### Exercise brief
Please print, word for word, the part of the steelhead forum thread between "I cannot wait" and "right stink though!", inclusive.

### Excerpt to read
No worries Tom, Your steelhead life changes forever in just one week!


----------



## thephildo0916 (Mar 4, 2009)

nforkoutfitters said:


> No worries Tom, Your steelhead life changes forever in just one week!


Josh McQueen, placing flies directly on the nose of steel since 1965. Making steelhead goo-goo for glo bugs.


----------



## nforkoutfitters (Jan 25, 2010)

You basically take a fly the size of a husky tail and like a gate opens and closes, swing!


----------



## steelheader007 (Apr 8, 2004)

nforkoutfitters said:


> like a gate opens and closes I swing!


LOL.. "cant resist" well you swing you need to go to the interbelt not all of us need to know!...


----------



## thephildo0916 (Mar 4, 2009)

nforkoutfitters said:


> You basically take a fly the size of a husky tail and like a gate opens and closes, swing!


Husky tails are the only way to fish for steel, you know. Broheem


----------



## FISHIN216 (Mar 18, 2009)

Lmao.....that plays in my head all the time....."you are supposed to catch steelies on the swing you know" 

Outdoor Hub mobile, the outdoor information engine


----------



## nforkoutfitters (Jan 25, 2010)

steelheader007 said:


> LOL.. "cant resist" well you swing you need to go to the interbelt not all of us need to know!...


you caught me before my edit Gribble! LOL


----------



## steelheader007 (Apr 8, 2004)

nforkoutfitters said:


> you caught me before my edit Gribble! LOL


..I know it was priceless almost cat like reflexes..lol..


----------



## Fishman (Apr 5, 2004)

I cannot wait to get out with Josh next week, looking forward to finding out what the heck I'm doing wrong. I'm by no means an expert fisherman, but I like to think I have half a clue. When it comes to chrome..... I down right stink though!

### Supplied information
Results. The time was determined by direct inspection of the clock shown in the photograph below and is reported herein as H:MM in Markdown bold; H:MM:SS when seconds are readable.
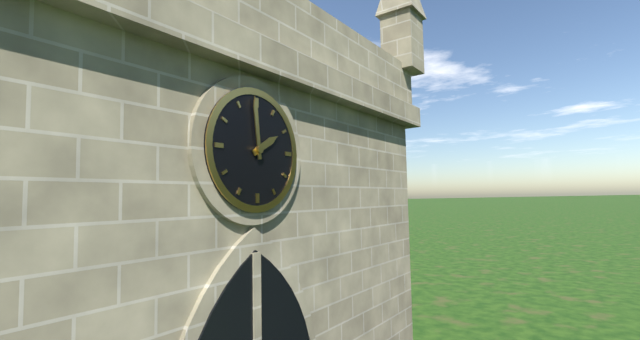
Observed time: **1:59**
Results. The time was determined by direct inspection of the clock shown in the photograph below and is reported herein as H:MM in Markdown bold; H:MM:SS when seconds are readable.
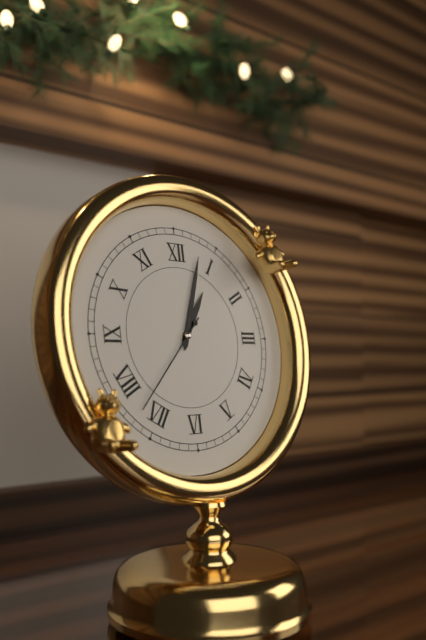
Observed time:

### Completed task
I cannot wait to get out with Josh next week, looking forward to finding out what the heck I'm doing wrong. I'm by no means an expert fisherman, but I like to think I have half a clue. When it comes to chrome..... I down right stink though!